*Exercise directions:* Collect all lines from the listing that include the string "Power".
________
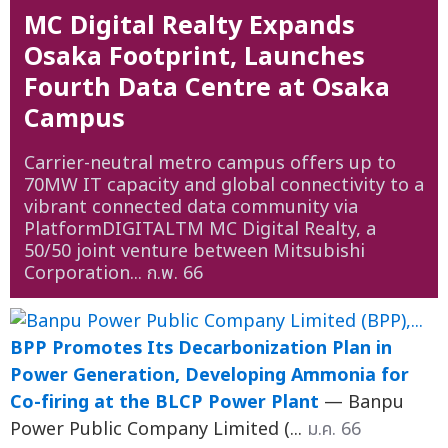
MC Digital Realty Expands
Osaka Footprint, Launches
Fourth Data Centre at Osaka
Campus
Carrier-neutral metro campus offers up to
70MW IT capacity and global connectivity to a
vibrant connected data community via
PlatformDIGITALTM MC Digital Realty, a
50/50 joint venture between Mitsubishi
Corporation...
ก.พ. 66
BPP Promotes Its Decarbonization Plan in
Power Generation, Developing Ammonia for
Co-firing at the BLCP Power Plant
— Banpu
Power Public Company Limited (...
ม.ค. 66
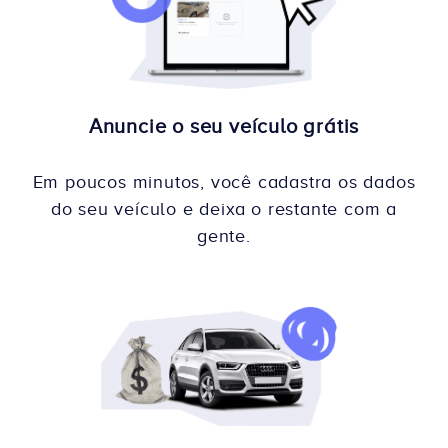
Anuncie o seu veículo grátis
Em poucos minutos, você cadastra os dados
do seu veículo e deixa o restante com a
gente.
________
*Exercise solution:*
Power Generation, Developing Ammonia for
Co-firing at the BLCP Power Plant
Power Public Company Limited (...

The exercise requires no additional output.